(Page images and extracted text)
____

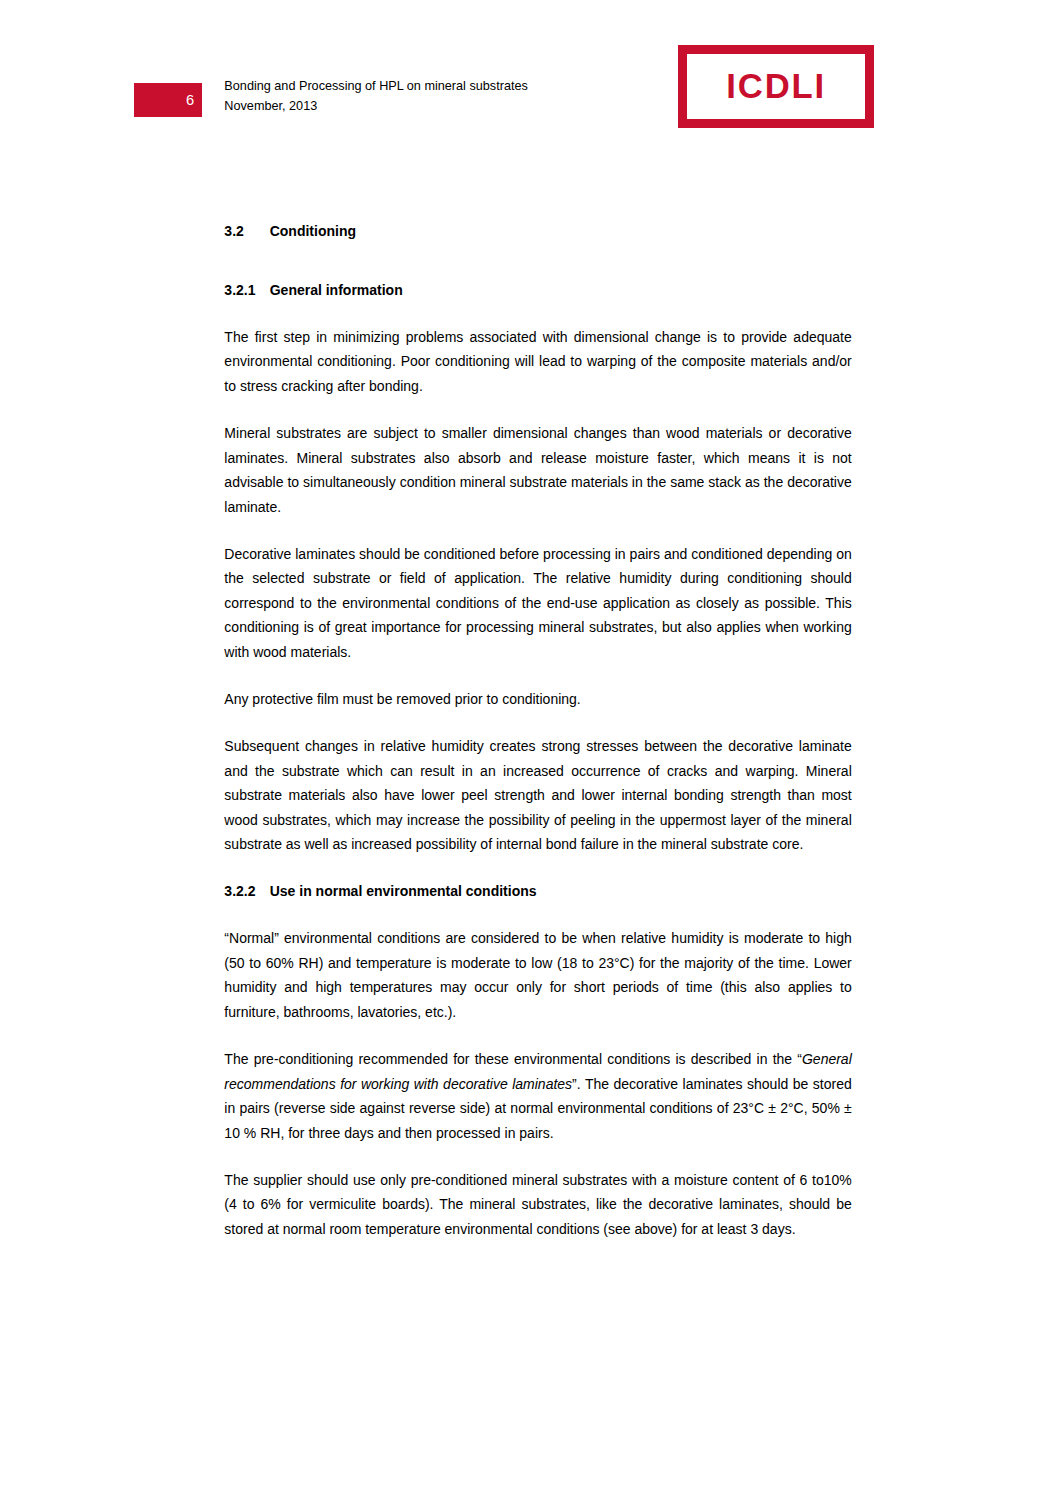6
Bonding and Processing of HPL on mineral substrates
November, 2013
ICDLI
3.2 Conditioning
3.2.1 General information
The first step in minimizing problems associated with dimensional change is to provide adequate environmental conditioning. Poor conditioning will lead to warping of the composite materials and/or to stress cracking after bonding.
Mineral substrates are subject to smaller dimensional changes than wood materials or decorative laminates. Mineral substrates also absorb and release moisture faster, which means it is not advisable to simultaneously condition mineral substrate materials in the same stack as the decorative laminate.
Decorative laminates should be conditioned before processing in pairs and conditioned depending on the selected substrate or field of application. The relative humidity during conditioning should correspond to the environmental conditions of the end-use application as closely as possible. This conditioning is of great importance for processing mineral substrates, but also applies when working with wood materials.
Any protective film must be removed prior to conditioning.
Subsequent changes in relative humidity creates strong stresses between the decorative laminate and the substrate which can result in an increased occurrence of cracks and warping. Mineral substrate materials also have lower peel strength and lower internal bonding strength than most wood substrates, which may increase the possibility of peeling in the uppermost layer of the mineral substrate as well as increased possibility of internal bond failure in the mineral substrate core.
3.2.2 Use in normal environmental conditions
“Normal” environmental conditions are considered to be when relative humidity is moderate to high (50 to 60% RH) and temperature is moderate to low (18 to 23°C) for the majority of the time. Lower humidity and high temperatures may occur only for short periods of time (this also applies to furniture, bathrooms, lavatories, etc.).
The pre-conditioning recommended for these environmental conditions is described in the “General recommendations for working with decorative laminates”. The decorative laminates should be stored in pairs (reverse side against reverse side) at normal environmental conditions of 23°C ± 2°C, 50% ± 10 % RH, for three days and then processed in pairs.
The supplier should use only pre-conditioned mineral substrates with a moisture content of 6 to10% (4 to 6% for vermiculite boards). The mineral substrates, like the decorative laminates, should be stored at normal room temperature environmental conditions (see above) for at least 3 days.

____

• _Activity_
From the first line to the last, retype the entries above exactly, minus the pictures.

• _Result of the exercise_
6
Bonding and Processing of HPL on mineral substrates
November, 2013
ICDLI
3.2 Conditioning
3.2.1 General information
The first step in minimizing problems associated with dimensional change is to provide adequate environmental conditioning. Poor conditioning will lead to warping of the composite materials and/or to stress cracking after bonding.
Mineral substrates are subject to smaller dimensional changes than wood materials or decorative laminates. Mineral substrates also absorb and release moisture faster, which means it is not advisable to simultaneously condition mineral substrate materials in the same stack as the decorative laminate.
Decorative laminates should be conditioned before processing in pairs and conditioned depending on the selected substrate or field of application. The relative humidity during conditioning should correspond to the environmental conditions of the end-use application as closely as possible. This conditioning is of great importance for processing mineral substrates, but also applies when working with wood materials.
Any protective film must be removed prior to conditioning.
Subsequent changes in relative humidity creates strong stresses between the decorative laminate and the substrate which can result in an increased occurrence of cracks and warping. Mineral substrate materials also have lower peel strength and lower internal bonding strength than most wood substrates, which may increase the possibility of peeling in the uppermost layer of the mineral substrate as well as increased possibility of internal bond failure in the mineral substrate core.
3.2.2 Use in normal environmental conditions
“Normal” environmental conditions are considered to be when relative humidity is moderate to high (50 to 60% RH) and temperature is moderate to low (18 to 23°C) for the majority of the time. Lower humidity and high temperatures may occur only for short periods of time (this also applies to furniture, bathrooms, lavatories, etc.).
The pre-conditioning recommended for these environmental conditions is described in the “General recommendations for working with decorative laminates”. The decorative laminates should be stored in pairs (reverse side against reverse side) at normal environmental conditions of 23°C ± 2°C, 50% ± 10 % RH, for three days and then processed in pairs.
The supplier should use only pre-conditioned mineral substrates with a moisture content of 6 to10% (4 to 6% for vermiculite boards). The mineral substrates, like the decorative laminates, should be stored at normal room temperature environmental conditions (see above) for at least 3 days.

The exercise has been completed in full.